## PROBLEM
Scan the listing below. Return every line containing the string "brain".

## MATERIAL SHOWN
══════════════════════════════
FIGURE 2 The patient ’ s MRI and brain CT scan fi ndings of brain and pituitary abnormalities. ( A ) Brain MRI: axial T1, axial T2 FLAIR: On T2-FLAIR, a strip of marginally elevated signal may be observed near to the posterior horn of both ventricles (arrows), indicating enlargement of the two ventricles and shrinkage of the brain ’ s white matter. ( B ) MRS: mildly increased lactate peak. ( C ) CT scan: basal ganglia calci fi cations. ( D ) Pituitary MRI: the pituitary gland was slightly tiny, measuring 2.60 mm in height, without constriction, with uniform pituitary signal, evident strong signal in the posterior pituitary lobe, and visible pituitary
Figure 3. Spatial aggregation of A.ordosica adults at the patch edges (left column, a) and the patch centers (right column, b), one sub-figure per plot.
══════════════════════════════
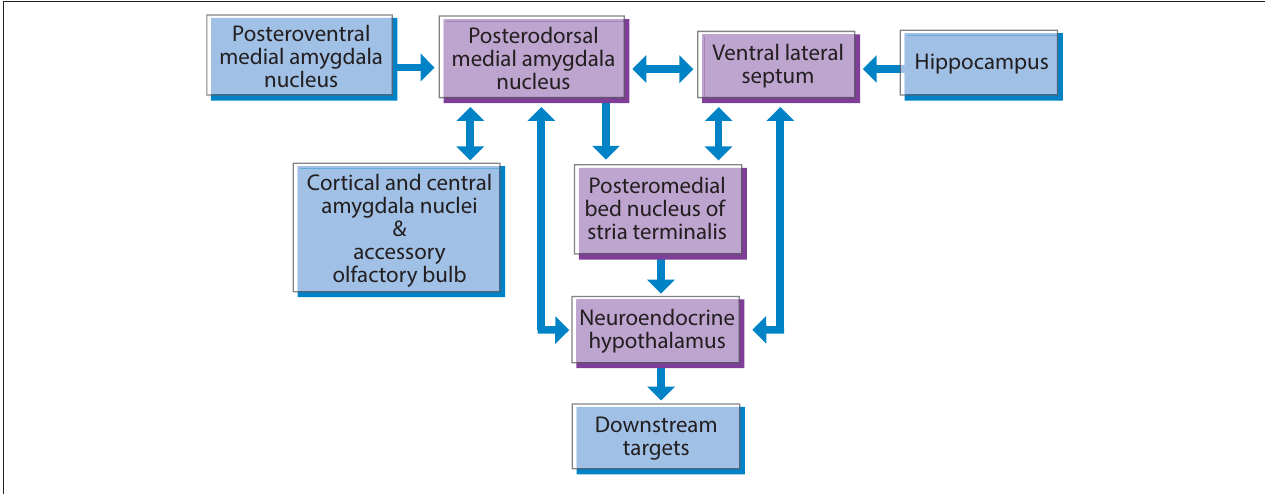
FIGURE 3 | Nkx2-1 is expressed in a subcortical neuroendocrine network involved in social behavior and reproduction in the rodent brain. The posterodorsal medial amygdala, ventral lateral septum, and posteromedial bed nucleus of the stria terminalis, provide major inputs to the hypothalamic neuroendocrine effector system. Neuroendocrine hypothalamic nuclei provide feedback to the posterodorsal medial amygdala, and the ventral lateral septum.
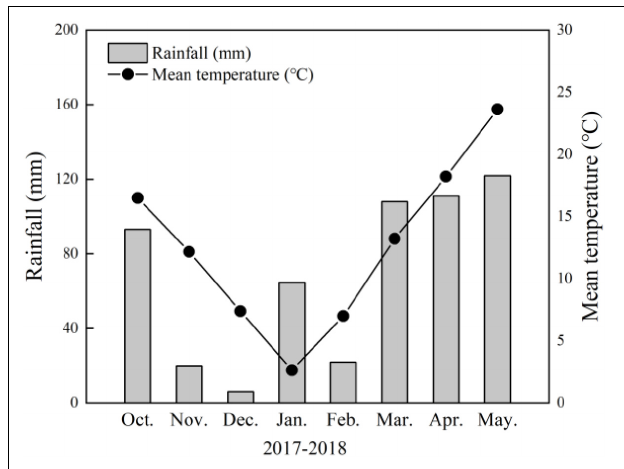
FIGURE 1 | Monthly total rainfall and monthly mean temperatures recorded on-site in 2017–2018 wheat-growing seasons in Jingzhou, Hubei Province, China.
══════════════════════════════
## RESULT BELOW
FIGURE 2 The patient ’ s MRI and brain CT scan fi ndings of brain and pituitary abnormalities. ( A ) Brain MRI: axial T1, axial T2 FLAIR: On T2-FLAIR, a strip of marginally elevated signal may be observed near to the posterior horn of both ventricles (arrows), indicating enlargement of the two ventricles and shrinkage of the brain ’ s white matter. ( B ) MRS: mildly increased lactate peak. ( C ) CT scan: basal ganglia calci fi cations. ( D ) Pituitary MRI: the pituitary gland was slightly tiny, measuring 2.60 mm in height, without constriction, with uniform pituitary signal, evident strong signal in the posterior pituitary lobe, and visible pituitary
FIGURE 3 | Nkx2-1 is expressed in a subcortical neuroendocrine network involved in social behavior and reproduction in the rodent brain. The posterodorsal medial amygdala, ventral lateral septum, and posteromedial bed nucleus of the stria terminalis, provide major inputs to the hypothalamic neuroendocrine effector system. Neuroendocrine hypothalamic nuclei provide feedback to the posterodorsal medial amygdala, and the ventral lateral septum.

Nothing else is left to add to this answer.